Einstein acaba de encerrar sua aula na Universidade de Praga (sim, ele lecionou ali durante algum tempo) e se prepara para sair. "Senhor professor, pegue seu guarda-chuva, está chovendo!" Einstein contempla pensativo seu guarda-chuva num canto da sala e responde ao estudante: "Sabe, meu caro, eu costumo esquecer meu guarda-chuva, é por isso que tenho dois deles. Um está em casa, o outro eu guardo na universidade. Claro, eu poderia levá-lo agora, já que, como você disse com muita pertinência, está chovendo. Mas nesse caso eu acabaria tendo dois guarda-chuvas em casa e nenhum aqui". Dito isso, ele sai à chuva.
O romance "América", de Kafka, começa com o mesmo motivo de um guarda-chuva incômodo, embaraçador, perdido a todo instante; Karl Rossmann, carregado de uma pesada mala em meio a um empurra-empurra, está prestes a sair de um paquete no porto de Nova York; subitamente ele se lembra de seu guarda-chuva, esquecido no fundo do barco.

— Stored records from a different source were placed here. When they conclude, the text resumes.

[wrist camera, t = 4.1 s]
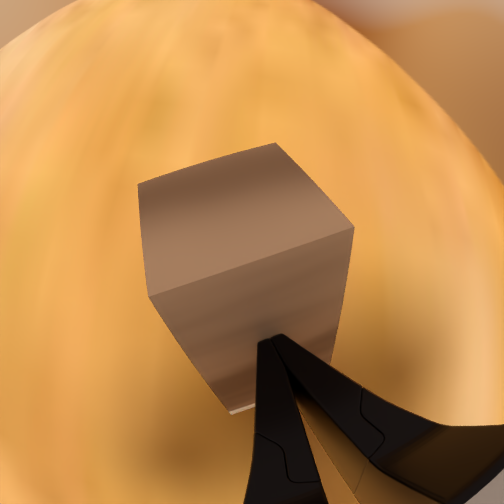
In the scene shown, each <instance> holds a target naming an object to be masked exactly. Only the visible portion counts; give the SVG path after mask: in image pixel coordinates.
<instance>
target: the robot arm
mask: <svg viewBox="0 0 504 504" xmlns="http://www.w3.org/2000/svg"><path fill="white" fill-rule="evenodd" d="M298 408H299V409H298ZM299 410H300V411H301V413H302V414H303V416H304V418H305V419H306V421H307V422H308V424H309V426H310V427H311V429H312V431H313V432H314V434H315V435H316V437H317V438H318V440H319V442H320V443H321V445H322V446H323V448H324V450H325V451H326V453H327V454H328V456H329V457H330V459H331V460H332V462H333V464H334V465H335V467H336V468H337V470H338V471H339V473H340V474H341V476H342V477H343V479H344V480H345V482H346V483H347V485H348V486H349V488H350V489H351V491H352V492H353V494H354V496H355V497H356V498H357V500H358V501H359V503H360V504H504V424H502V425H486V426H448V425H443V424H439V423H436V422H433V421H430V420H428V419H426V418H423V417H421V416H419V415H416V414H414V413H412V412H409V411H407V410H405V409H403V408H400V407H398V406H396V405H394V404H392V403H390V402H388V401H386V400H384V399H382V398H381V397H379V396H377V395H376V394H374V393H372V392H371V391H369V390H368V389H366V388H364V387H363V388H362V386H361V385H360V384H358V383H356V382H355V381H353V380H352V379H350V378H349V377H347V376H346V375H344V374H343V373H341V372H339V371H338V370H336V369H335V368H333V367H332V366H330V365H329V364H327V363H326V362H324V361H323V360H321V359H320V358H318V357H317V356H315V355H314V354H312V353H311V352H309V351H308V350H306V349H305V348H304V347H302V346H301V345H299V344H298V343H296V342H295V341H293V340H292V339H290V338H289V337H287V336H286V335H285V334H283V333H280V334H277V335H275V336H272V337H271V338H270V339H269V338H267V339H264V340H261V341H259V342H258V343H257V360H256V389H255V417H254V439H253V454H252V463H251V469H250V475H249V480H248V485H247V489H246V494H245V499H244V503H243V504H329V503H328V501H327V498H326V495H325V492H324V489H323V486H322V483H321V479H320V476H319V473H318V470H317V467H316V464H315V460H314V457H313V454H312V451H311V448H310V444H309V441H308V438H307V435H306V432H305V428H304V425H303V422H302V419H301V416H300V412H299Z"/></svg>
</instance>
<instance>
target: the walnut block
mask: <svg viewBox="0 0 504 504" xmlns="http://www.w3.org/2000/svg"><path fill="white" fill-rule="evenodd" d="M138 198H139V213H140V226H141V237H142V248H143V257H144V266H145V275H146V283H147V290H148V297H149V299H150V300H151V302H152V303H153V305H154V307H155V308H156V310H157V311H158V313H159V314H160V316H161V318H162V319H163V321H164V322H165V324H166V325H167V327H168V328H169V330H170V331H171V333H172V334H173V336H174V337H175V339H176V340H177V342H178V343H179V345H180V346H181V348H182V349H183V350H184V352H185V353H186V355H187V356H188V358H189V359H190V360H191V362H192V363H193V365H194V366H195V368H196V369H197V370H198V372H199V373H200V374H201V376H202V377H203V379H204V380H205V381H206V383H207V384H208V385H209V387H210V388H211V389H212V391H213V392H214V393H215V395H216V396H217V397H218V398H219V400H220V401H221V402H222V404H223V405H224V406H225V407H226V409H227V410H228V411H229V413H230V414H231V415H232V414H235V413H238V412H241V411H244V410H247V409H250V408H253V407H255V389H256V360H257V343H258V342H259V341H261V340H264V339H267V338H269V339H270V338H271V337H272V336H275V335H277V334H280V333H283V334H285V335H286V336H287V337H289V338H290V339H292V340H293V341H295V342H296V343H298V344H299V345H301V346H302V347H304V348H305V349H306V350H308V351H309V352H311V353H312V354H314V355H315V356H317V357H318V358H320V359H321V360H323V361H324V362H326V363H327V364H329V365H330V361H331V357H332V353H333V348H334V343H335V339H336V334H337V329H338V324H339V319H340V314H341V309H342V303H343V298H344V292H345V286H346V281H347V274H348V268H349V262H350V255H351V248H352V241H353V234H354V226H353V224H352V223H351V222H350V221H349V220H348V219H347V218H346V216H345V215H344V214H343V213H342V212H341V211H340V210H339V209H338V207H337V206H336V205H335V204H334V203H333V202H332V201H331V200H330V199H329V198H328V196H327V195H326V194H325V193H324V192H323V191H322V190H321V189H320V188H319V187H318V186H317V185H316V184H315V182H314V181H313V180H312V179H311V178H310V177H309V176H308V175H307V174H306V173H305V172H304V171H303V170H302V169H301V168H300V167H299V166H298V165H297V164H296V163H295V162H294V161H293V160H292V159H291V158H290V157H289V156H288V155H287V154H286V153H285V152H284V151H283V150H282V149H281V148H280V147H279V146H278V145H277V144H276V143H272V144H268V145H264V146H260V147H256V148H252V149H249V150H245V151H241V152H237V153H234V154H230V155H227V156H223V157H220V158H216V159H213V160H210V161H206V162H203V163H200V164H196V165H193V166H190V167H187V168H184V169H180V170H177V171H174V172H171V173H168V174H165V175H162V176H159V177H156V178H154V179H151V180H148V181H145V182H142V183H139V184H138Z"/></svg>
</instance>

Ele confia sua mala ao jovem que conheceu durante a viagem e, como o caminho de volta está barrado pela multidão, desce uma escada que lhe é desconhecida e se perde nos corredores; enfim ele vê uma porta de cabine aberta e lá dentro um homem, um foguista. Ele lhe dirige a palavra e este, loquaz, se queixa dos superiores. Como a conversa dura certo tempo, o foguista convida Karl a se abancar, por mais comodidade, em sua cama.
A impossibilidade psicológica dessa situação salta aos olhos. De fato, o que nos contam não é verdade! É uma piada ao término da qual, claro, Karl ficará sem a mala e sem o guarda-chuva! Sim, é uma piada; porém Kafka não a conta como se contam piadas; ele expõe longamente, em detalhes, explicando cada gesto a fim de que pareça psicologicamente digno de crédito; Karl sobe na cama e, embaraçado, ri de sua falta de jeito; depois de ter jogado muita conversa fora, de repente ele diz consigo, com uma curiosa lucidez, que melhor seria "ir procurar sua mala que ficar ali dando conselhos...". Kafka reveste o inverossímil com a aparência do verossímil, o que confere a esse romance (e a todos os seus romances) um inimitável encanto mágico.